In this one-day intermediate-level course, attendees will learn how to clean and preprocess data.
Much of the available literature focuses on modelling, the Data Science phase that attempts to build representations of data. But in industrial settings the reality is that a majority of a project’s time is spent dealing with data issues. In fact, some of the largest improvements in model performance can come from improving the data, not improving the model.
The focus of this training is to provide you with the techniques required to make the best of your data. We approach topics such as how to find and deal with missing data, clean corrupted data, find anomalies and convert features into a more suitable format. We will also look at how to transform and “engineer” new features to boost performance. Finally we will look at methods for choosing the best features to use for your specific problem.

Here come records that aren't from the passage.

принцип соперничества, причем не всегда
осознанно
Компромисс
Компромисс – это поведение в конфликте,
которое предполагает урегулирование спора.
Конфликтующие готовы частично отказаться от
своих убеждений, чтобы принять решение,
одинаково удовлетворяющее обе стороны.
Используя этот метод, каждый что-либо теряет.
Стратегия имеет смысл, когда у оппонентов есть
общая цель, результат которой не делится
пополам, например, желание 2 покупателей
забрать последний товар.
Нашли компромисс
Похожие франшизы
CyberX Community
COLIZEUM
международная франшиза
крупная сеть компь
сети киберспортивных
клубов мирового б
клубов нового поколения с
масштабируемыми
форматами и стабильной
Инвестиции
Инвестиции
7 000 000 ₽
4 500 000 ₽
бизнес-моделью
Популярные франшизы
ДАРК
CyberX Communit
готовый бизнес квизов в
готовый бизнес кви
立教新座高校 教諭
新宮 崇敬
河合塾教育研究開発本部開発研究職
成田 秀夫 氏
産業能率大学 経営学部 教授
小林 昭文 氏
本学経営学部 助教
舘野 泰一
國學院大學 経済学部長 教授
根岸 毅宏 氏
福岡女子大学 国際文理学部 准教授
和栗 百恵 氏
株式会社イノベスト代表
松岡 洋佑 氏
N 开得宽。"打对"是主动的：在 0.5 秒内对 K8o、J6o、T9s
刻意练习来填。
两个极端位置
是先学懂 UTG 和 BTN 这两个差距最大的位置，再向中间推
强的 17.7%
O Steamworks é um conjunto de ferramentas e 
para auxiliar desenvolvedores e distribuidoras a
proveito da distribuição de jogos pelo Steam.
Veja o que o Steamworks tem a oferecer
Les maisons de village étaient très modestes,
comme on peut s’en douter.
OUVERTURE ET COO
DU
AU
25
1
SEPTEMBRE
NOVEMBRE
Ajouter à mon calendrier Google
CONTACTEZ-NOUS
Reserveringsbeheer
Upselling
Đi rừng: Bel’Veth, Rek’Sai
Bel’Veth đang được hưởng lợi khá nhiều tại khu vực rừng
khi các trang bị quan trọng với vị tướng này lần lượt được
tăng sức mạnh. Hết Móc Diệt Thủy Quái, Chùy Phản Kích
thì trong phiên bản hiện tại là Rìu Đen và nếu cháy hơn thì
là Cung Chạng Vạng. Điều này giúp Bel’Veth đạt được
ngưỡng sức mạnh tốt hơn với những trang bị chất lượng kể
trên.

The training is accompanied with a comprehensive set of examples and challenges using realistic but simple data.
- Engineers who work with data (e.g. for tasks such as Monitoring, Data Warehousing, Databases)

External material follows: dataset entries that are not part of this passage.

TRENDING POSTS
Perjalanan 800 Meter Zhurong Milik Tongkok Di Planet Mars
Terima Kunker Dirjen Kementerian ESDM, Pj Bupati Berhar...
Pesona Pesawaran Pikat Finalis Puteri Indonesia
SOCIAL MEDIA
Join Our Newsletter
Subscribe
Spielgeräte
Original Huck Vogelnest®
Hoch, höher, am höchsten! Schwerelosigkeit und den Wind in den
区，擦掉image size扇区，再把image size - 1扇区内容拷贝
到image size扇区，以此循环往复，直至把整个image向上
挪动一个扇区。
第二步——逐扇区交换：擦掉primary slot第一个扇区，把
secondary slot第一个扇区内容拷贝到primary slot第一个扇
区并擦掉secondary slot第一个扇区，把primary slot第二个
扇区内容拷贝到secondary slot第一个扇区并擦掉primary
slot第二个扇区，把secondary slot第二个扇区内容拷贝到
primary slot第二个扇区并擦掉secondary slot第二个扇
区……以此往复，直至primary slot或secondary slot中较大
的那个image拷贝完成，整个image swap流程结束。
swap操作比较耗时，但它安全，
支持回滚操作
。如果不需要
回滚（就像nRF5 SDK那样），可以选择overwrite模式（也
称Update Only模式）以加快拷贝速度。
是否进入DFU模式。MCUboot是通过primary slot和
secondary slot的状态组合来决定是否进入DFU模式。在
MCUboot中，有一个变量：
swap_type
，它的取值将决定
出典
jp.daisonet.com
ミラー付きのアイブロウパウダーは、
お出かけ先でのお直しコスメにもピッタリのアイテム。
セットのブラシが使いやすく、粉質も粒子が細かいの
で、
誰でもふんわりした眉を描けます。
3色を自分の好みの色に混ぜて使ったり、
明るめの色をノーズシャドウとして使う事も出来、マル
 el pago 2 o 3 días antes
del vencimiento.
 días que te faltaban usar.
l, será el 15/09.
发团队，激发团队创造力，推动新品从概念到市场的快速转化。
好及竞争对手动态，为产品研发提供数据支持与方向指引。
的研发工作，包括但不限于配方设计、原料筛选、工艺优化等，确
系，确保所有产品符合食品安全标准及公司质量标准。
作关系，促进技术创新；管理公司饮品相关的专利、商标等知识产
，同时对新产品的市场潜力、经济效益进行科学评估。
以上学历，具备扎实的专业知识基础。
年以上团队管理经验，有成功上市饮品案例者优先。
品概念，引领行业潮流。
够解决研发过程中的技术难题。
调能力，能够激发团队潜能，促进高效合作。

- Experienced Data Scientists who are looking to extract more performance or robustness out of their models
- Budding Data Scientists who want to learn how and why we need to clean data
- Beginner-level knowledge of Data Science (e.g. terminology, awareness of models and issues of modelling - no expertise expected, just an awareness of)
- Familiarity with Python (the practical exercises are in Python)

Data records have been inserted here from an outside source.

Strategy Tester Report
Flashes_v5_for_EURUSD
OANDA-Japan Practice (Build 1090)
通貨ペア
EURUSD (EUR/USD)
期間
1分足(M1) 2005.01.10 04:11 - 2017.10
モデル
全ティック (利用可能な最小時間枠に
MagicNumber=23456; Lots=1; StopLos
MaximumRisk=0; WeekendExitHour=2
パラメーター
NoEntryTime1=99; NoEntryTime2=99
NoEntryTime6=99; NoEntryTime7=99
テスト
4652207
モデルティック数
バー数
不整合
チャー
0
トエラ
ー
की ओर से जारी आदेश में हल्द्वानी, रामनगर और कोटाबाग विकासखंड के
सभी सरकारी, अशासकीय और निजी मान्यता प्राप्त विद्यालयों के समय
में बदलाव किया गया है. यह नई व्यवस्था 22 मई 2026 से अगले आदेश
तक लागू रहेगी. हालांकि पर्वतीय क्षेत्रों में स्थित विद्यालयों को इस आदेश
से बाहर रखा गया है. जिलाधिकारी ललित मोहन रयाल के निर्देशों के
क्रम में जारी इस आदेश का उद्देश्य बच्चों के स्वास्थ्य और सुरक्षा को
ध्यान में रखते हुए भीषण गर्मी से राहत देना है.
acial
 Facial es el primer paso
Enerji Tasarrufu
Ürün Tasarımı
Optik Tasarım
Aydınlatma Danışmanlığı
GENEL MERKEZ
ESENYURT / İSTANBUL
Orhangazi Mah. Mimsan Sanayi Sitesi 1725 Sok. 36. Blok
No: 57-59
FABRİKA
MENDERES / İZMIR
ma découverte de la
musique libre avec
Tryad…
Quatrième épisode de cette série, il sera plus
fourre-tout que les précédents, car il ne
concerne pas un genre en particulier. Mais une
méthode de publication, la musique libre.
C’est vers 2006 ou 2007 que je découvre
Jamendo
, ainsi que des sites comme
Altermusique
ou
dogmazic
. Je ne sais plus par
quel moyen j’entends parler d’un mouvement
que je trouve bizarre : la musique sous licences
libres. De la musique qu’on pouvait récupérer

- An intuitive understanding of Basic Statistics (e.g. probability distributions, simple summary statistics like the mean and standard deviation)
Attendees will leave knowing…
- How data quality impacts project performance
- The multitude of ways data can become corrupt
- How to deal with corruptions of different types
- Why derived data can be better than the original
Attendees will be able to…
- Decide when and how to clean data
- Spot different types of corruption
- Transform the data to produce better representations of the original
- Clean all types of data: categorical, continuous, time series, etc.
People often assume (due to over-popularisation on the internet) that most of a Data Scientist’s job is modelling, it’s not, it’s working with data. A 2017 report by CloudFlower found that 60% of a Data Scientist’s time is spent either collecting, cleaning or mining for data.
People spend an inordinate amount of time playing with models, when most of the performance improvements come from working with the data.